* **REQUISITOS DO EXERCÍCIO**
A – De acordo com o texto sobre o valor e a mercadoria, qual é a substância do valor?
B – Por favor, prossiga o texto sobre o valor e a mercadoria a partir da última frase apresentada.

Conhecemos agora a substância do valor: é o trabalho. Conhecemos a medida da sua grandeza: é a duração do trabalho. [Resta analisar a sua forma, que qualifica o valor precisamente como valor-de-troca. Antes disso, porém, importa precisar as definições a que já chegamos.] [10]

Uma coisa pode ser um valor-de-uso e não ser um valor: basta que seja útil ao homem sem provir do seu trabalho. Assim acontece com o ar, prados naturais, terras virgens, etc. Uma coisa pode ser útil e produto do trabalho humano e não ser mercadoria. Quem, pelo seu produto, satisfaz as suas próprias necessidades, apenas cria um valor-de-uso pessoal [mas não uma mercadoria]. Para produzir mercadorias, tem não somente de produzir valores-de-uso, mas valores-de-uso para os outros, valores-de-uso sociais. [E não basta produzir para os outros. O camponês medieval produzia cereais para pagar o tributo ao senhor feudal e o dízimo à igreja. Mas nem o tributo nem o dízimo, embora produzidos para outrem, eram mercadorias. Para ser mercadoria é necessário que o produto seja transferido para outrem, que o utilize como valor-de-uso, por meio de troca. 10b] Finalmente, nenhum objeto pode ser um valor se não for uma coisa útil. Se é inútil, o trabalho que contém é gasto inutilmente [não conta como trabalho] e, portanto, não cria valor.

(*) Contradição nos termos.

2 - DUPLO CARATER DO TRABALHO REPRESENTADO NA MERCADORIA

Numa primeira aproximação, a mercadoria apareceu-nos sob um duplo aspecto: valor-de-uso e valor-de-troca. Vimos em seguida que todas as características que qualificam o trabalho enquanto produtor de valores-de-uso desaparecem quando ele se exprime no valor propriamente dito. Este duplo caráter do trabalho consubstanciado na mercadoria foi posto em relevo, pela primeira vez, por mim 11. Como a economia política gira à volta deste ponto, precisamos de analisá-lo mais detalhadamente.

Tomemos duas mercadorias, por exemplo, um casaco e 10 metros de tecido; admitindo que a primeira tinha o dobro do valor da segunda, então se 10 metros de tecido = x, o casaco = 2 x.

O casaco é um valor-de-uso que satisfaz uma necessidade particular. Resulta de um gênero particular de atividade produtiva, determinada pelo seu fim, modo de operação, objeto, meios e resultado. Ao trabalho que se manifesta na utilidade ou valor-de-uso do seu produto chamamos nós, muito simplesmente, trabalho útil. Sob este ponto de vista, ele é sempre considerado com referência à sua utilidade prática. Assim como o casaco e o tecido são duas coisas úteis diferentes, [valores-de-uso qualitativamente distintos] também o trabalho do alfaiate que faz o casaco se distingue [qualitativamente] do trabalho do tecelão que faz o tecido. Se estes objetos não fossem valores-de-uso de qualidade diferente e, portanto, produtos de trabalhos úteis de qualidade diversa, não poderiam contrapor-se como mercadorias. Não se troca um casaco por um casaco igual, um valor-de-uso pelo mesmo valor-de-uso.

* **DADOS**

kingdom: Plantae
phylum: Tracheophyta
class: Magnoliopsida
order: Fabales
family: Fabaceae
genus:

* **RESPOSTAS AOS EXERCÍCIOS**
A – É o trabalho.

B –
Ao conjunto dos valores-de-uso de todas as espécies corresponde um conjunto de trabalhos úteis igualmente diversos, conforme o gênero, a espécie, a variedade - uma divisão social do trabalho. Esta é condição de existência da produção de mercadorias, embora reciprocamente a produção de mercadorias não seja condição de existência da divisão social do trabalho. Nas antigas comunidades da Índia, o trabalho encontra-se socialmente dividido sem que por isso os produtos se tornem mercadorias. Ou, tomando um exemplo mais familiar, em cada fábrica existe uma divisão sistemática do trabalho, mas a essa divisão não corresponde a troca, entre os trabalhadores, dos seus produtos individuais. Somente os produtos de trabalhos privados [autônomos] e independentes uns dos outros se apresentam uns perante os outros como mercadorias, reciprocamente permutáveis.

Em suma: o valor-de-uso de cada mercadoria contém um trabalho útil especial ou provém de uma atividade produtiva que responde a um fim particular. Não se podem contrapor valores-de-uso como mercadorias a não ser que contenham trabalhos úteis de diferente qualidade. Numa sociedade em que os produtos assumem em geral a forma de mercadoria, isto é, numa sociedade de produtores de mercadorias, a diferença entre os diversos gêneros de trabalho útil, executados independentemente uns dos outros como assunto particular de produtores autônomos, conduz a um sistema multi-ramificado, a uma divisão social do trabalho.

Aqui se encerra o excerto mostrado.